== Task to carry out ==
Please carry on the essay on V. S. Naipaul below, picking up after its final sentence and ignoring the listing that follows it.

== Passage given ==
Man Without a Country

V. S. Naipaul and the artistic rewards of statelessness

From time to time I fantasize about commissioning nonfiction books. Two writers—no others—figure in these fantasies: Janet Malcolm and V. S. Naipaul. Currently I dream of sending Naipaul to Ireland. From the tearoom at the Shelbourne Hotel in Dublin (in Room 112 of which, he wryly reminds us, the Irish constitution was allegedly drafted), he extracts from a series of interlocutors detailed, thoughtful life stories illuminative of the condition of Ireland, currently in its post-post-colonial Shit Creek period. Propelled by his abnormal curiosity and diligence into various outings (I see Belfast, Roger Casement’s grave, the ruins of Clonmacnoise), overcoming the difficulties created by his advanced age, Naipaul hyper-notices random mundane stuff (a new road, an unsatisfactory sandwich) and productively examines local newspapers, all of which results in a picture of the Irish national malaise that, in its subtle grasp of lingering primitivities, its alertness to suffering and self-deception, and its firm overruling of local sensitivities, religious ones especially, knocks into a cocked hat Tocqueville’s Journey to Ireland (1835) and Böll’s Irish Journal (1957). If you’re going to fantasize, fantasize.

Perhaps the most basic wishful element of this scenario is that Naipaul still has it in him to travel. Last year saw the publication of The Masque of Africa: Glimpses of African Belief and the statement by Naipaul to the effect that he is too physically frail to write another book involving travel (the book comes out in paperback next month). It would seem that, unfortunately, a complete panorama of his wanderings is now available. What exactly has he been up to? I confess that one purpose of my Irish fantasy is to get a clearer sense of this. I know something about Ireland; I know very little about Pakistan, India, Iran, Malaysia, Indonesia, Mauritius, Argentina, or most of the other places from which, for half a century, he has brought us his distinctive version of news. I don’t for a moment suspect Naipaul of the surreptitious if ultimately valuable falsifications committed by Bruce Chatwin and Ryzsard Kapuscinski. But readers of travel literature have always been in a relatively weak position. They have few means of verifying what is offered by the traveler, who as a consequence is a kind of trustee of his truth.

Of course, some have never found Naipaul trustworthy. I’m particularly fond of this explosion from his old adversary Edward Said:

Naipaul’s account of the Islamic, Latin American, African, Indian and Caribbean worlds totally ignores a massive infusion of critical scholarship about those regions in favor of the tritest, cheapest and the easiest of colonial mythologies about wogs and darkies, myths that even Lord Cromer and Forster’s Turtons and Burtons would have been embarrassed to trade in outside their private clubs.

There are two criticisms here. First, the reportage is methodologically flawed. A response might be: it is what it is. Naipaul is not an ethnologist or a professional historian and does not hold himself out as one. He obviously writes in the tradition of the attentive visitor, and his work is an assertion of the continuing importance of that tradition: seeing for yourself, talking to people, embracing the randomness of experience, putting faith in your perceptiveness and your hobbyistic research, drawing your own conclusions. This is an imperfect modus operandi but a transparent one. The reader is not duped and can decide for herself what weight, if any, she will give to what she reads.

== Provided material ==
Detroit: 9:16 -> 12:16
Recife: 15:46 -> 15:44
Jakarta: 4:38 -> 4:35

== Reply to the exercise ==
The other criticism is that his work evinces racist neo-colonialism. Naipaul certainly does not shrink from asserting that the imperial project had some constructive consequences. Thus he credits the British with introducing to India ideas of human association that had the effect of disturbing India’s ancient, paralyzing ways of seeing itself, thereby stimulating the growth of a new national self-consciousness. Is this neo-colonialism? Either way, Naipaul’s references to the horrors and failings of colonization are extensive, and it’s hard to see how the criticism, which these days feels anachronistic, can be made to stick; at least, not without recourse to the either/or fallacy very powerful 20 years ago and before, when it was difficult to draw attention to the infirmities of post-colonial societies, or indeed of pre-colonial societies, without being categorized, by serious people, as an apologist for the imperial era.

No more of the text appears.